Desenhando círculos de música quente com os Chão Maior
A expectativa e entusiasmo sentia-se no público antes do concerto dos Chão Maior na Culturgest, em Lisboa. Para muitos, este terá sido o seu primeiro espectáculo pós-confinamento, nas ganas de retomar uma vida cultural relativamente normal. O preâmbulo foi de reencontros, de mais conversa do que o habitual e até do saudosismo dos rituais que antecedem um concerto — tão simples como validar o nosso bilhete ou encontrar o nosso lugar na sala. Talvez por isso tenha sabido tão bem a introdução bucólica feita pelo septeto que entrou em palco pouco depois da precoce hora marcada. Fazendo-se valer de sinos e outros instrumentos usados para retinir e criar textura, os artistas refrearam o ritmo citadino e evocaram uma paz campestre, desacelerando o passo.
Este projecto, liderado pelo músico e trompetista essuatiniano Yaw Tembe, é composto ainda por Norberto Lobo (guitarra), Ricardo Martins (bateria), Leonor Arnaut (voz), João Almeida (trompete) e Yuri Antunes (trombone).

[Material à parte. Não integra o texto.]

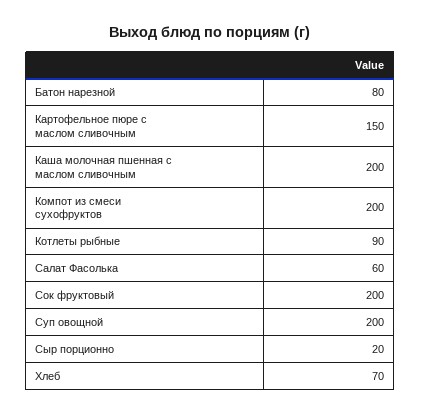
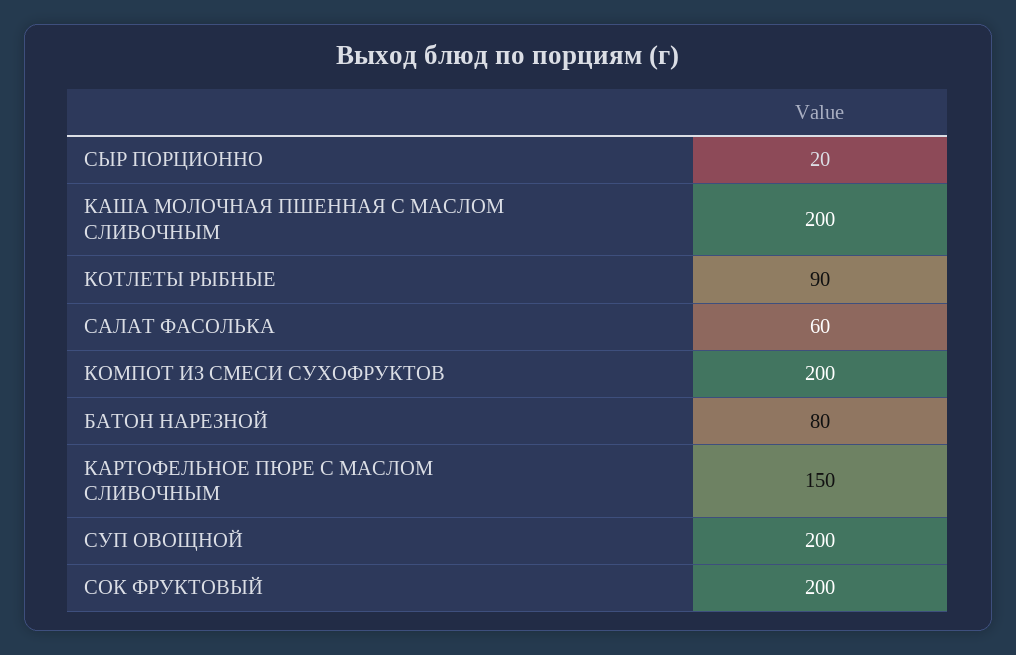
  {
    "Батон нарезной": 80,
    "Картофельное пюре с маслом сливочным": 150,
    "Каша молочная пшенная с маслом сливочным": 200,
    "Компот из смеси сухофруктов": 200,
    "Котлеты рыбные": 90,
    "Салат Фасолька": 60,
    "Сок фруктовый": 200,
    "Суп овощной": 200,
-   "Сыр порционно": 20,
+   "Сыр порционно": 20
-   "Хлеб": 70
  }

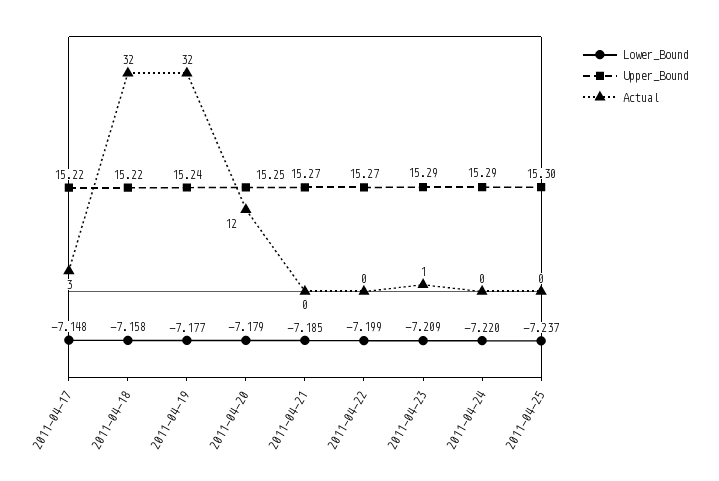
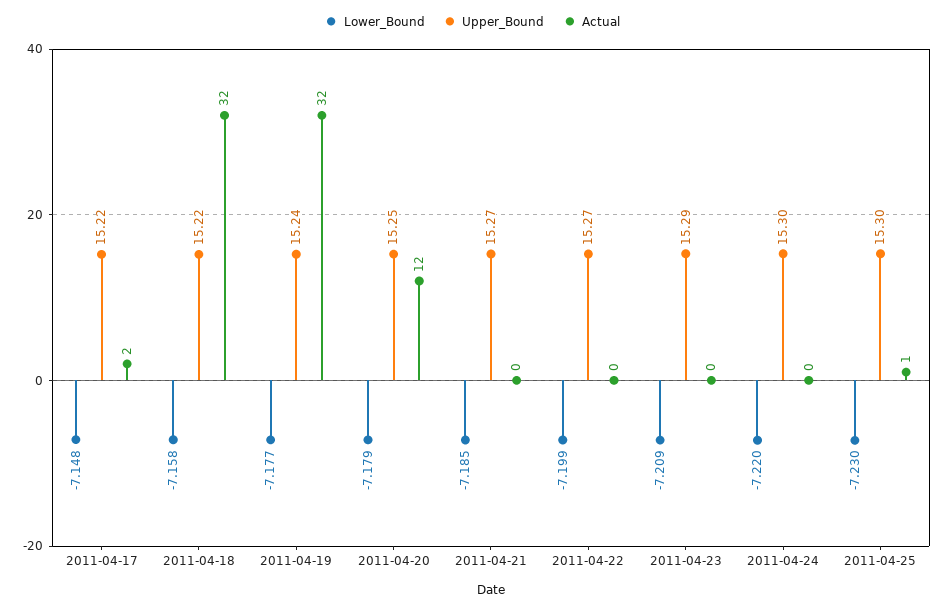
  {
    "Lower_Bound": {
      "2011-04-17": -7.148,
      "2011-04-18": -7.158,
      "2011-04-19": -7.177,
      "2011-04-20": -7.179,
      "2011-04-21": -7.185,
      "2011-04-22": -7.199,
      "2011-04-23": -7.209,
      "2011-04-24": -7.22,
-     "2011-04-25": -7.237
+     "2011-04-25": -7.23
    },
    "Upper_Bound": {
      "2011-04-17": 15.22,
      "2011-04-18": 15.22,
      "2011-04-19": 15.24,
      "2011-04-20": 15.25,
      "2011-04-21": 15.27,
      "2011-04-22": 15.27,
      "2011-04-23": 15.29,
-     "2011-04-24": 15.29,
+     "2011-04-24": 15.3,
      "2011-04-25": 15.3
    },
    "Actual": {
-     "2011-04-17": 3,
+     "2011-04-17": 2,
      "2011-04-18": 32,
      "2011-04-19": 32,
      "2011-04-20": 12,
      "2011-04-21": 0,
      "2011-04-22": 0,
-     "2011-04-23": 1,
+     "2011-04-23": 0,
      "2011-04-24": 0,
-     "2011-04-25": 0
+     "2011-04-25": 1
    }
  }

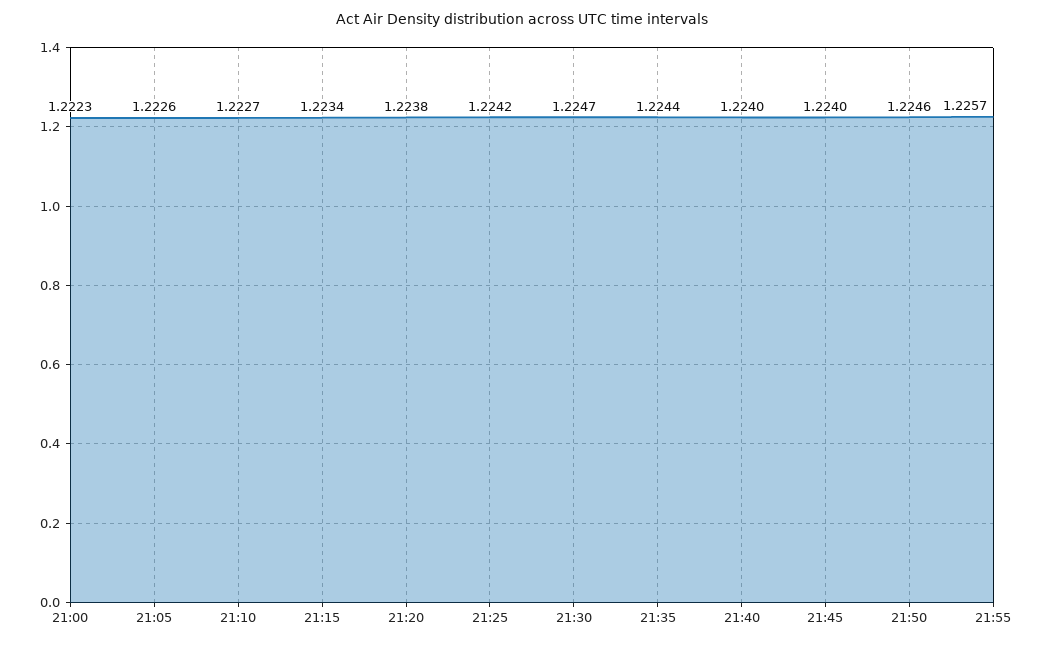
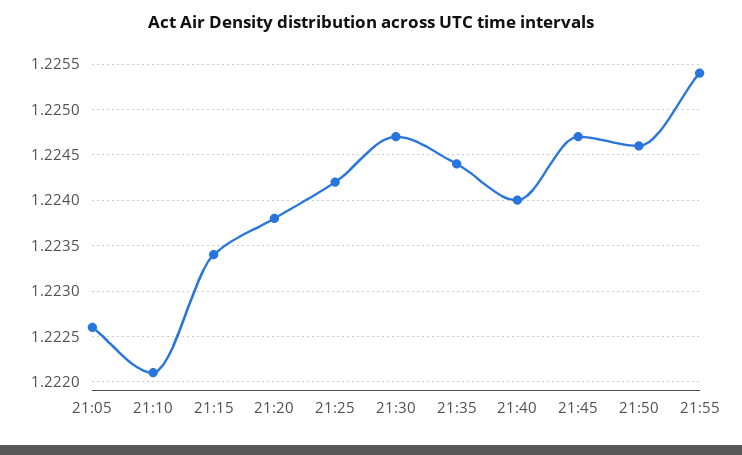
  {
-   "21:00": 1.2223,
    "21:05": 1.2226,
-   "21:10": 1.2227,
+   "21:10": 1.2221,
    "21:15": 1.2234,
    "21:20": 1.2238,
    "21:25": 1.2242,
    "21:30": 1.2247,
    "21:35": 1.2244,
    "21:40": 1.224,
-   "21:45": 1.224,
+   "21:45": 1.2247,
    "21:50": 1.2246,
-   "21:55": 1.2257
+   "21:55": 1.2254
  }

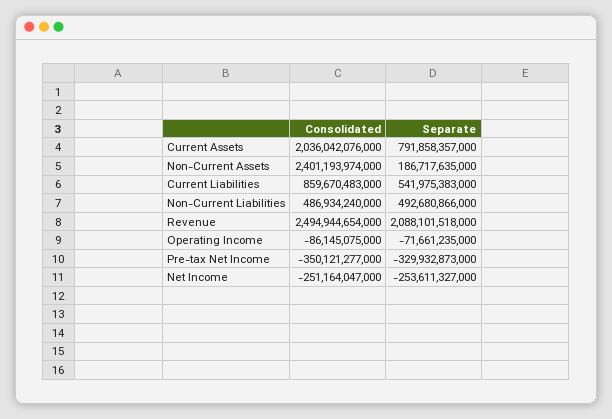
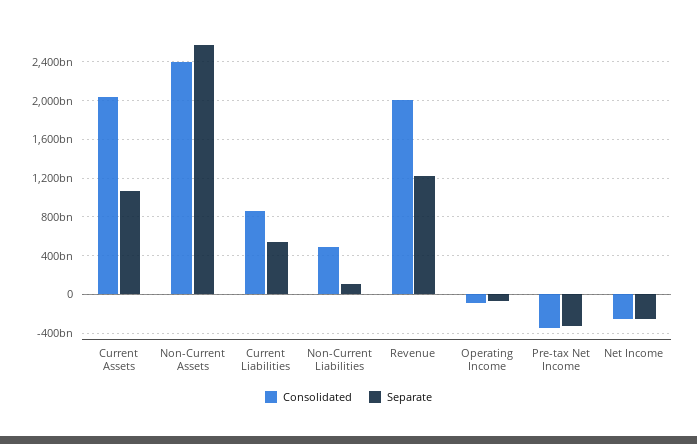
  {
    "Consolidated": {
      "Current Assets": 2036042076000,
      "Non-Current Assets": 2401193974000,
      "Current Liabilities": 859670483000,
      "Non-Current Liabilities": 486934240000,
-     "Revenue": 2494944654000,
+     "Revenue": 2000000000000,
      "Operating Income": -86145075000,
      "Pre-tax Net Income": -350121277000,
      "Net Income": -251164047000
    },
    "Separate": {
-     "Current Assets": 791858357000,
+     "Current Assets": 1100000000000,
-     "Non-Current Assets": 186717635000,
+     "Non-Current Assets": 2600000000000,
      "Current Liabilities": 541975383000,
-     "Non-Current Liabilities": 492680866000,
+     "Non-Current Liabilities": 100000000000,
-     "Revenue": 2088101518000,
+     "Revenue": 1200000000000,
      "Operating Income": -71661235000,
      "Pre-tax Net Income": -329932873000,
      "Net Income": -253611327000
    }
  }

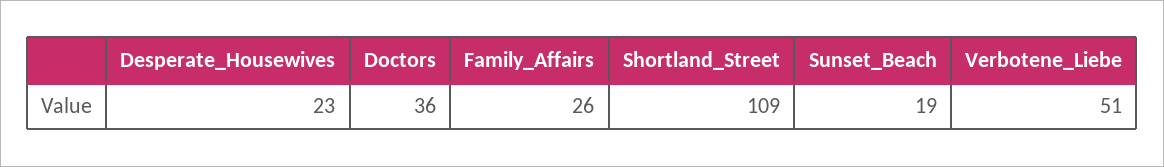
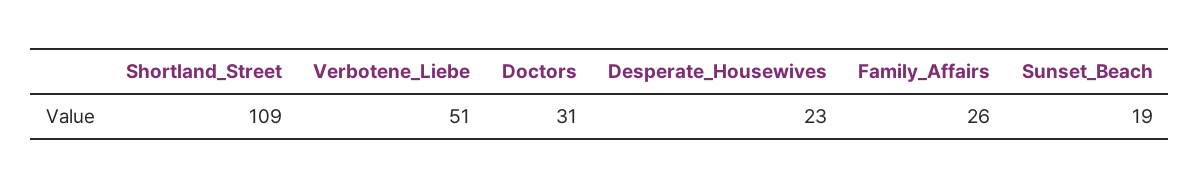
  {
    "Desperate_Housewives": 23,
-   "Doctors": 36,
+   "Doctors": 31,
    "Family_Affairs": 26,
    "Shortland_Street": 109,
    "Sunset_Beach": 19,
    "Verbotene_Liebe": 51
  }

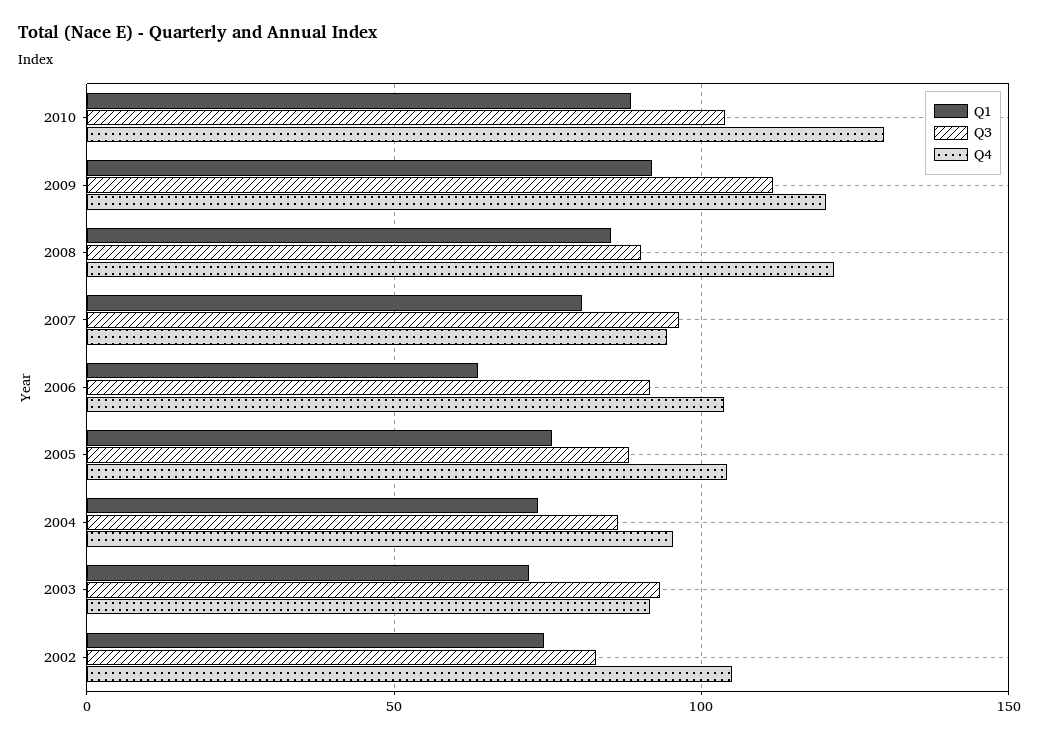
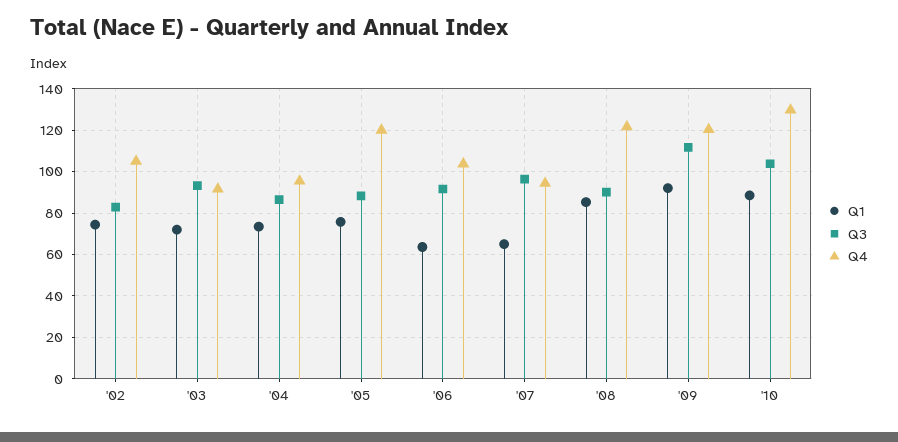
  {
    "Q1": {
      "2010": 90,
      "2009": 90,
      "2008": 85,
-     "2007": 80,
+     "2007": 65,
      "2006": 65,
      "2005": 75,
      "2004": 75,
      "2003": 70,
      "2002": 75
    },
    "Q3": {
      "2010": 105,
      "2009": 110,
      "2008": 90,
      "2007": 95,
      "2006": 90,
      "2005": 90,
      "2004": 85,
      "2003": 95,
      "2002": 85
    },
    "Q4": {
      "2010": 130,
      "2009": 120,
      "2008": 120,
      "2007": 95,
      "2006": 105,
-     "2005": 105,
+     "2005": 120,
      "2004": 95,
      "2003": 90,
      "2002": 105
    }
  }

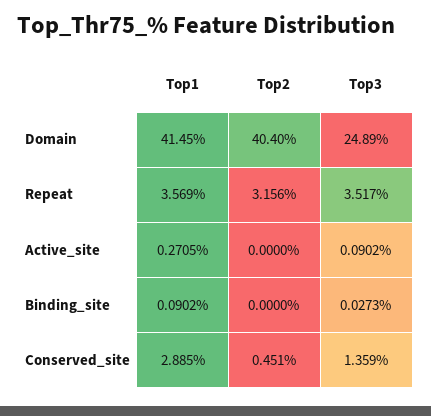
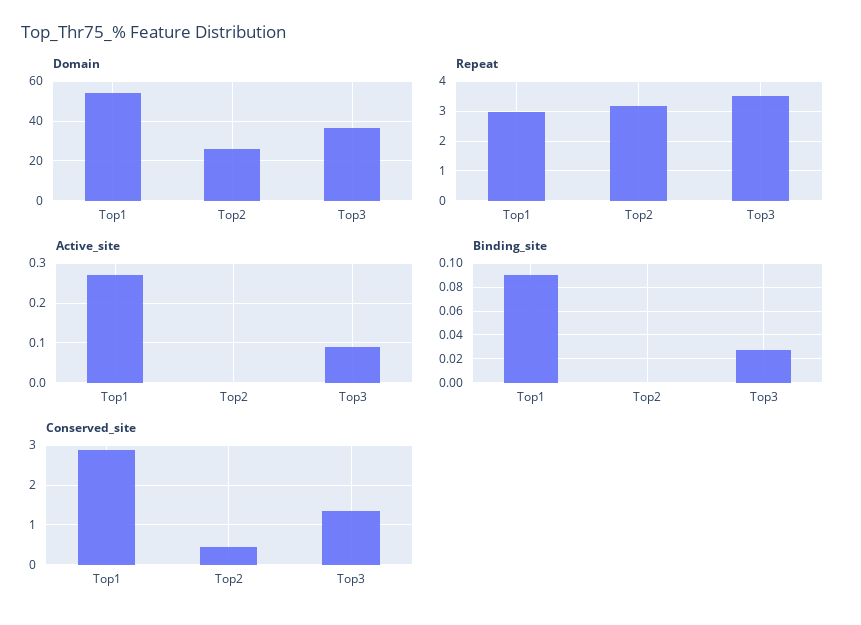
  {
    "Domain": {
-     "Top1": 41.45,
+     "Top1": 55,
-     "Top2": 40.4,
+     "Top2": 25,
-     "Top3": 24.89
+     "Top3": 35
    },
    "Repeat": {
-     "Top1": 3.569,
+     "Top1": 3,
      "Top2": 3.156,
      "Top3": 3.517
    },
    "Active_site": {
      "Top1": 0.2705,
      "Top2": 0,
      "Top3": 0.0902
    },
    "Binding_site": {
      "Top1": 0.0902,
      "Top2": 0,
      "Top3": 0.0273
    },
    "Conserved_site": {
      "Top1": 2.885,
      "Top2": 0.451,
      "Top3": 1.359
    }
  }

Três meses após o lançamento do disco de estreia, este concerto marcou a esperada apresentação ao vivo de Drawing Circles, com a participação especial de Salomé Matos na harpa e as nostálgicas projecções de Igor Dimitri a complementar visualmente a música.
Actuando numa espécie de meia-lua aberta para o público — bateria ao centro, sopros à esquerda e cordas (de nylon ou vocais) à direita —, a banda entrou numa jam session aprumada, em que os músicos demonstraram uma óptima sincronia e química, completando os instintos uns dos outros de forma natural e impressionante, sem renegar a sua individualidade. Sem pausas, os diferentes “círculos” e “passos” de Drawing Circles passavam de músico em músico como ping-pong; por exemplo, enquanto as trompetes concluíam uma secção, Norberto Lobo preparava já a entrada num novo tom.
A repetição de estruturas ao longo do espectáculo e o encontro dos grooves, depois mantidos de forma cíclica, traduziam a ideia transmitida pelo título do disco, de desenhar círculos com a música. A banda parecia compenetrada em induzir um trance, tocando notas graves e redondas e explorando uma dissonância conciliadora, nomeadamente pela voz apaziguadora de Leonor Arnaut. Talvez por isso as composições tenham tomado o seu tempo a desenvolverem-se. A introdução inicial do concerto, que também abre a canção “Círculo 3”, demorou uns bons minutos a brotar e, finalmente, a navegar pelos mais de 10 minutos de kraut.
Contudo, apesar da clara mestria técnica, da fidelidade ao som do disco e das aparentes boas intenções da banda em criar um espectáculo imersivo, a música acabava por ficar aquém do que poderia ter sido, nunca enchendo a sala com o som rico da soma das suas partes. Não é que as canções de Chão Maior sejam especialmente efusivas, mas, por mais plácidas que possam soar em disco, envolvem-nos mais do que aquilo que foi atingido no concerto. Nelas, há um certo calor evocado pelos sopros quentes, por algumas estruturas reminescentes do afro jazz e até pela capa do disco. Em concerto, talvez tenha sido a demora no desenvolvimento das canções que lhes retirou alguma da sua urgência, resultando em alguns momentos anticlimáticos e, finalmente, mornos. Por outro lado, quando o som se elevava, o ritmo acelerava e a música desafiava, o coração sempre batia mais depressa, na expectativa de estar no abismo de uma canção que parecia estar a ponto de implodir.
Independentemente das expectativas, goradas ou não, a oportunidade de ver tão talentosos músicos a tocar ao vivo — bolas, simplesmente a oportunidade de poder assistir a um concerto — foi motivo mais que suficiente para desfrutar do concerto. É cada vez mais pertinente, mas nunca suficiente, relembrar que a cultura é segura e que precisa da nossa ajuda agora, mais do que nunca.